宇都宮ブレックスが、昨季レギュラーシーズンMVP、D.J・ニュービルの大活躍で、12月4日の3次ラウンドに進出した。
攻守とも高い強度で挑んできた島根に対し、第1クオーター(Q)こそ、23-25と後手に回るも、第2Qにニュービルが大爆発。3Pシュート2本を含む10得点でチームの攻撃を活性化し、逆に14点差をつけることに成功した。
「相手がフルコートのディフェンスを仕掛けてきたが、勝つことができて良かった。素晴らしいゲームだった」
ブレックスが今季目指すアップテンポのバスケを封じるため、島根は前から圧力をかけてきた。しかしニュービルは、相手の動きを冷静に見極め、前が空いたらドライブで仕掛け、守備が後ろに下がったら3Pシュートを狙う。30得点、7アシスト、5リバウンドで存在感を見せつけた。
ブラスウェルヘッドコーチ(HC)は「(昨シーズンから)彼をブレックスにリクルートしてあらためて良かったと思う」と最大級の賛辞を送る。しかも、頼りになるのは試合だけではない。「D.J相手に練習すれば試合が簡単に思える」。攻守に飛び抜けたレベルのニュービルと練習から競い合う事で、チーム全体がレベルアップしている。
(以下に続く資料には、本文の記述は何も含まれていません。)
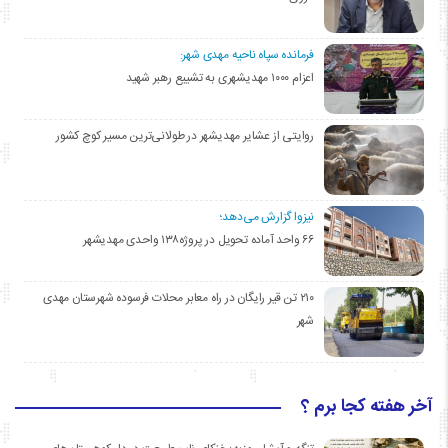
فرمانده سپاه ناحیه مهدی شهر:
اعزام ۱۰۰۰ مهدیشهری به تشییع رهبر شهید
روایتی از عشایر مهدیشهر در طولانی‌ترین مسیر کوچ کشور
نیزوا گزارش می‌دهد؛
۶۶ واحد آماده تحویل در پروژه۱۳۸ واحدی مهدیشهر
۲۱۰ تن قیر رایگان در راه معابر محلات فرسوده شهرستان مهدی
شهر
آخر هفته کجا برم ؟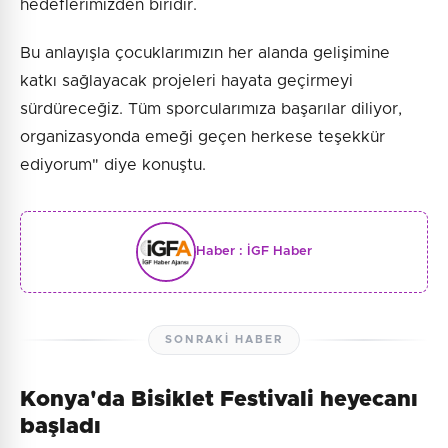
hedeflerimizden biridir.
Bu anlayışla çocuklarımızın her alanda gelişimine
katkı sağlayacak projeleri hayata geçirmeyi
sürdüreceğiz. Tüm sporcularımıza başarılar diliyor,
organizasyonda emeği geçen herkese teşekkür
ediyorum" diye konuştu.
Haber :
İGF Haber
SONRAKI HABER
Konya'da Bisiklet Festivali heyecanı
başladı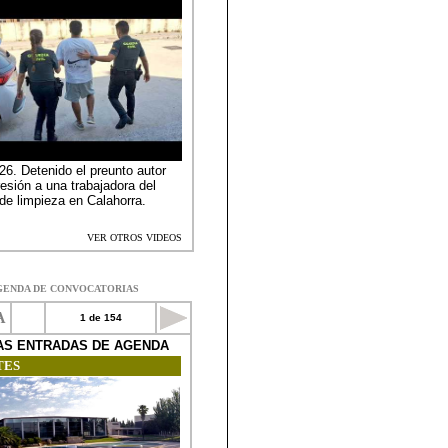
GENDA DE CONVOCATORIAS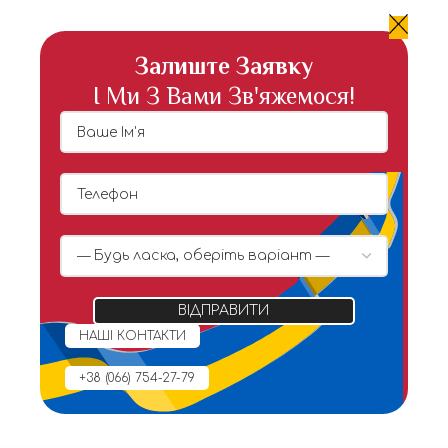
Залиште Заявку
І Ми З Вами Зв'яжемося!
НАШІ КОНТАКТИ
+38 (066) 754-27-79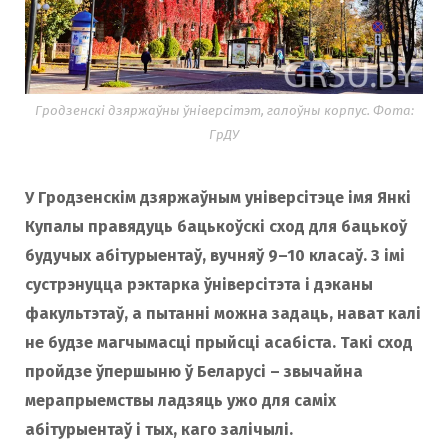
Гродзенскі дзяржаўны ўніверсітэт, галоўны корпус. Фота:
ГрДУ
У Гродзенскім дзяржаўным універсітэце імя Янкі
Купалы правядуць бацькоўскі сход для бацькоў
будучых абітурыентаў, вучняў 9–10 класаў. З імі
сустрэнуцца рэктарка ўніверсітэта і дэканы
факультэтаў, а пытанні можна задаць, нават калі
не будзе магчымасці прыйсці асабіста. Такі сход
пройдзе ўпершыню ў Беларусі – звычайна
мерапрыемствы ладзяць ужо для саміх
абітурыентаў і тых, каго залічылі.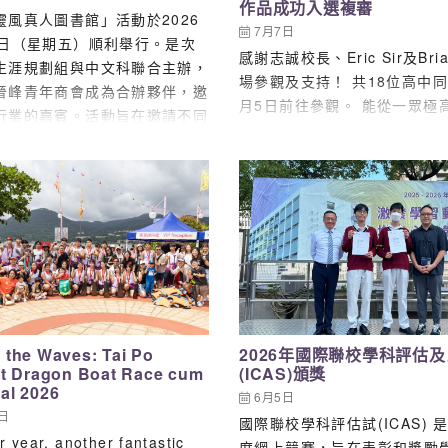
作品成功入選複審
靈風真人圖書館」活動於2026
7月7日
3日（星期五）順利舉行。是次
感謝志誠校長、Eric Sir及Bria
生涯規劃組與中文科聯合主辦，
場參觀及支持！ 共18位高中同
晉峰青年商會成為合辦夥伴，邀
月5日前往參觀。 能從一眾極
行業的嘉賓。活動旨在邀請不同
本地學校及國際學校中躋身參
具備豐富生命經驗的「真人圖
難能可貴！ 俊希的四件作品將於
同學進行深度對話，讓學生能切
7/7/2026於石硤尾賽馬會創
不同行業的苦與樂，為未來的生
心（JCCAC）L1 畫廊展出。
奠定堅實的基礎。 是次活動陣
，邀請到多位來自社會各界的傑
人士擔任「真人圖書」。當中包
亞運接力獎牌得主兼醫生劉敬亭
企業傳訊及公關事務顧問吳淑珊
冊高級心理諮詢師Elvin
 the Waves: Tai Po
2026年國際聯校學科評估
、前滑浪風帆運動員文傲軒先
ct Dragon Boat Race cum
(ICAS)頒獎
人零售企業家歐陽明昌先生、
al 2026
6月5日
 Art Room創辦人歐菩嫻小姐、
3日
國際聯校學科評估試(ICAS) 
警民關係組梁永基警長與梁浩鈞
r year, another fantastic
度網上競賽，旨在表彰和獎勵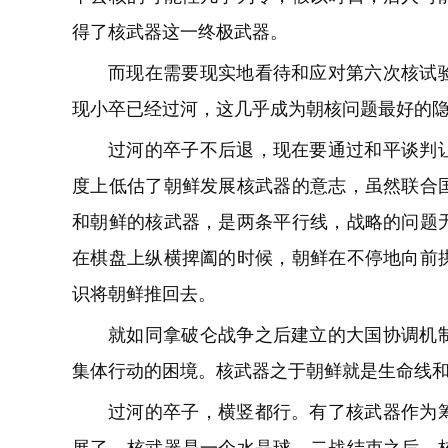
得了核武器这一终极武器。
而现在需要现实地看待和应对第六次核试
现小卒已经过河，这几乎成为朝核问题最好的
过河的卒子不后退，现在要通过和平谈判
度上低估了朝鲜发展核武器的意志，虽然联合
和朝鲜的核武器，是两条平行线，战略的问题
在棋盘上纵横捭阖的时候，朝鲜在不停地向前
识将朝鲜推回去。
就如同拿破仑战争之后建立的大国协调机
集体行动的困境。核武器之于朝鲜就是生命线
过河的卒子，横竖都行。有了核武器作为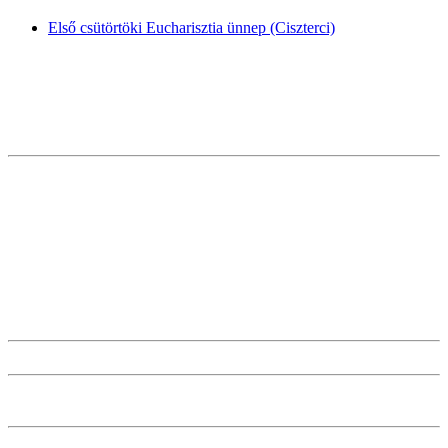
Első csütörtöki Eucharisztia ünnep (Ciszterci)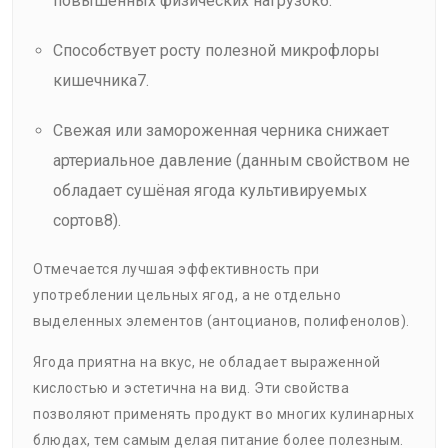
повышенных физических нагрузок6.
Способствует росту полезной микрофлоры
кишечника7.
Свежая или замороженная черника снижает
артериальное давление (данным свойством не
обладает сушёная ягода культивируемых
сортов8).
Отмечается лучшая эффективность при
употреблении цельных ягод, а не отдельно
выделенных элементов (антоцианов, полифенолов).
Ягода приятна на вкус, не обладает выраженной
кислостью и эстетична на вид. Эти свойства
позволяют применять продукт во многих кулинарных
блюдах, тем самым делая питание более полезным.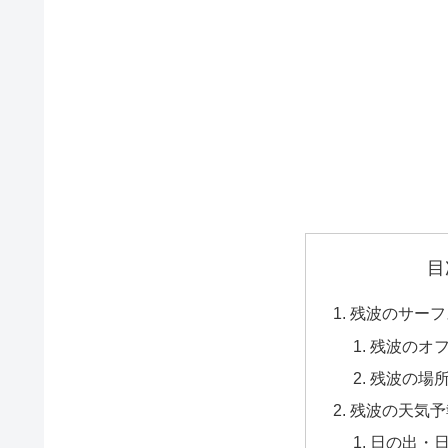
目
残波のサーフ
残波のオ
残波の場
残波の天気予
日の出・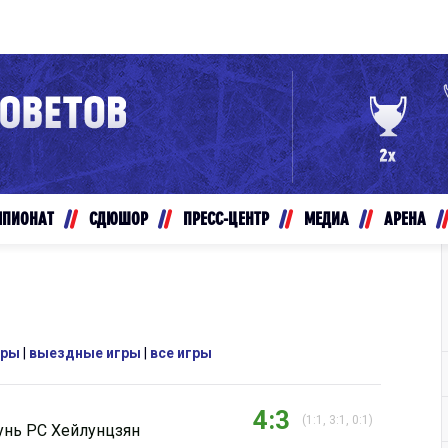
Конференция «Восток»
Дивизион Золотой
Авто
рансляции
Белые Медведи
МПИОНАТ
СДЮШОР
ПРЕСС-ЦЕНТР
МЕДИА
АРЕНА
ты
Ирбис
ые трансляции
Кузнецкие Медведи
Мамонты Югры
т-магазин
Омские Ястребы
гры
|
выездные игры
|
все игры
ение МХЛ
Стальные Лисы
Толпар
4:3
(1:1, 3:1, 0:1)
унь РС Хейлунцзян
Чайка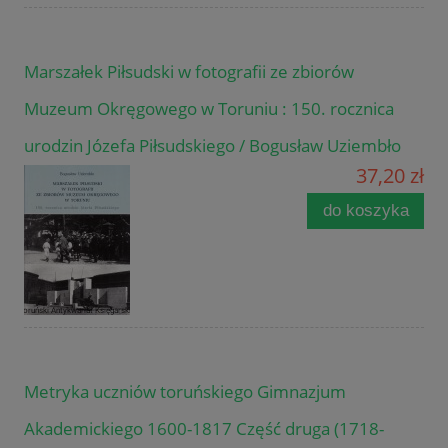
Marszałek Piłsudski w fotografii ze zbiorów
Muzeum Okręgowego w Toruniu : 150. rocznica
urodzin Józefa Piłsudskiego / Bogusław Uziembło
37,20 zł
do koszyka
Metryka uczniów toruńskiego Gimnazjum
Akademickiego 1600-1817 Część druga (1718-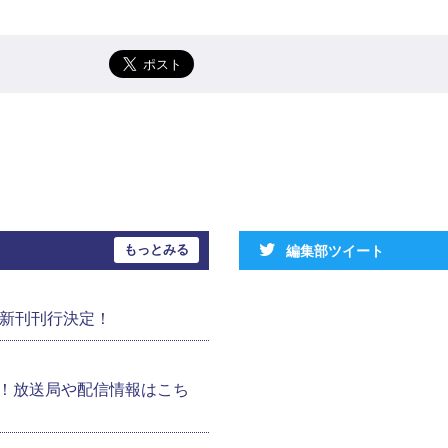
もっとみる
編集部ツイート
の新刊刊行決定！
！放送局や配信情報はこち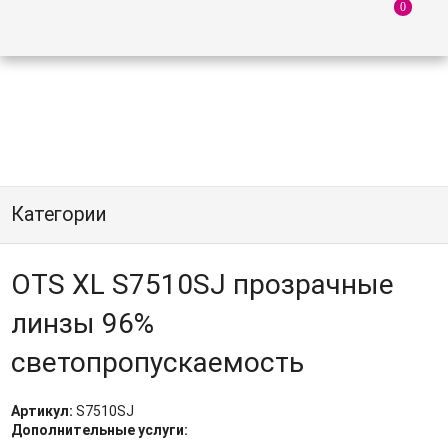
Категории
OTS XL S7510SJ прозрачные
линзы 96%
светопропускаемость
Артикул:
S7510SJ
Дополнительные услуги: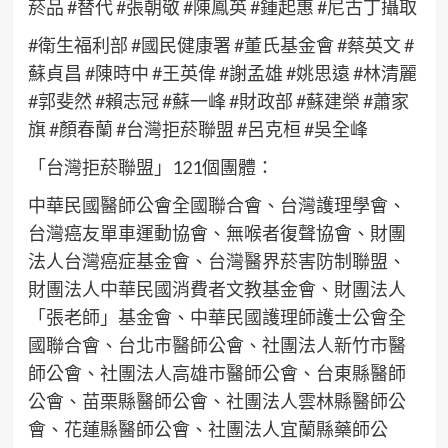
菸品 #替代 #張朝敬 #陳鳳英 #鍾起惠 #尼古丁攝取
#衛生福利部 #國民健康署 #董氏基金會 #蔡英文 #
蘇貞昌 #陳時中 #王英偉 #謝孟雄 #姚思遠 #林清麗
#郭斐然 #賴志冠 #蘇一峰 #財政部 #蘇建榮 #蕭家
旗 #顏春蘭 #台灣拒菸聯盟 #呂克桓 #吳全峰
「台灣拒菸聯盟」121個團體：
中華民國醫師公會全國聯合會、台灣護理學會、
台灣癌友單車運動協會、無喉者復聲協會、財團
法人台灣癌症基金會、台灣醫界菸害防制聯盟、
財團法人中華民國消費者文教基金會、財團法人
「張老師」基金會、中華民國護理師護士公會全
國聯合會、台北市醫師公會、社團法人新竹市醫
師公會、社團法人高雄市醫師公會、台東縣醫師
公會、苗栗縣醫師公會、社團法人雲林縣醫師公
會、花蓮縣醫師公會、社團法人宜蘭縣藥師公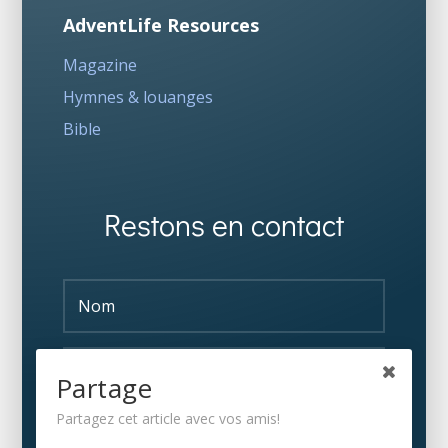
AdventLife Resources
Magazine
Hymnes & louanges
Bible
Restons en contact
Partage
Partagez cet article avec vos amis!
S'ABONNER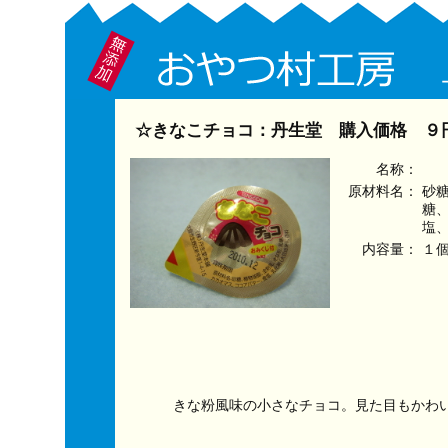
☆きなこチョコ：丹生堂 購入価格 ９
名称：
原材料名：
砂
糖
塩
内容量：
１
きな粉風味の小さなチョコ。見た目もかわ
この日、3Pシュートを3本決め、守備では相手のエースガードに圧力をかけ続けた23歳の高島紳司は「練習相手がすごいメンバーなので、そこでやれる事がすごく自信になっている」と話した。
チームはプレシーズンゲーム5連勝、天皇杯3連勝と実戦負けなしの8連勝で、渡辺雄太が加わった千葉Jとのリーグ開幕戦(10月5日)を迎える。